▸ TEXTO DO EXERCÍCIO:
>>>

Dirigente fala sobre impactos das mudanças na aposentadoria especialmente para os trabalhadores rurais
Alterar a idade mínima e o tempo de contribuição para a aposentadoria.
Esses são alguns dos pontos da reforma da previdência promovida pelo governo de
Michel Temer. A medida é polêmica pois mexe com a vida de trabalhadores da
cidade e também com a dos trabalhadores rurais, principalmente das trabalhadoras
rurais. Dessa forma ela vem sendo muito criticada por movimentos populares e por
centrais sindicais.
Brasil de Fato: O senhor poderia comentar a mudança da idade mínima para
a aposentadoria, prevista nessa reforma da previdência? Se hoje existem
diferenças na idade entre homens e mulheres e entre trabalhadores rurais e
urbanos, com a reforma de Temer, todos teriam idade mínima de 65 anos para se
aposentar. Então como essa mudança iria impactar a vida dos trabalhadores do
campo?
João
Pedro Stedile: Essa
reforma do governo Temer é ilegítima. Esse governo não tem moral nenhuma para
propor nenhuma reforma da Previdência, que é uma conquista dos trabalhadores
brasileiros através da Constituinte de 1988 e espero que essas mudanças não
tenham apoio, nem sequer dos deputados e partidos conservadores que apoiaram o
golpe, tal a infâmia da sua natureza. Na verdade, ela representa uma crueldade
contra todos os trabalhadores, porque tira o direito do sujeito se
aposentar.
A lei atual foi uma conquista de muitos anos de luta e garante a
aposentadoria para as mulheres aos 55 anos no campo pois tanto anto as mulheres
como os homens na roça começam a trabalhar com oito ou dez anos, mas mesmo se
começassem aos 14 anos. Aos 55 anos, a pessoa já trabalhou 40 anos.
Em segundo lugar, o trabalho na agricultura é o segundo trabalho da
história da humanidade que exige mais exercício, mais sacrifício humano. Só
perde para a mineração, que a pessoa trabalha embaixo dos túneis e pega sol,
chuva, está à mercê de todas as temperaturas. Isso desgasta muito a vida das
pessoas e por isso que nós vamos continuar lutando para que todos se aposentem,
as mulheres com 55 e os homens com 60.

<<<

▸ TAREFA PROPOSTA:
Dê continuidade à entrevista sobre a reforma da previdência e os trabalhadores rurais, a partir da última frase apresentada.

▸ DADOS FORNECIDOS:

>>>

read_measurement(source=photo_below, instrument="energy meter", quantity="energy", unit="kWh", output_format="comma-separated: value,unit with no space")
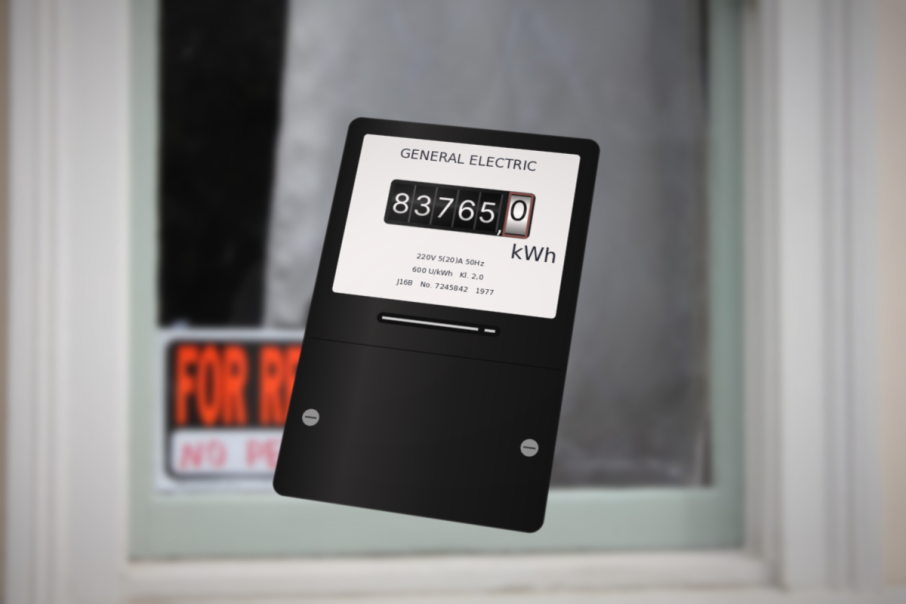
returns 83765.0,kWh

<<<

▸ RESPOSTA DA TAREFA:
É uma besteira comparar todo mundo daqui pra frente, para se aposentar
com 65 anos, tanto na cidade como no campo, o que exigiria as pessoas
trabalharem 50 anos na agricultura, o que é uma vergonha. O que é mais ridículo,
é que a maioria desses ministros e senadores do governo já se aposentaram com
48, 53 anos, e com aposentadorias acima de 10 mil reais. Se essa proposta de
reforma da Previdência fosse justa, o primeiro artigo deveria ser assim: "Todos
os políticos, daqui por diante, seguirão essas mesmas regras".
Quais outras mudanças que essa reforma da previdência traria e que
afetariam a vida de todos os trabalhadores, ou seja, porque que as pessoas
deveriam ser contra a reforma da Previdência?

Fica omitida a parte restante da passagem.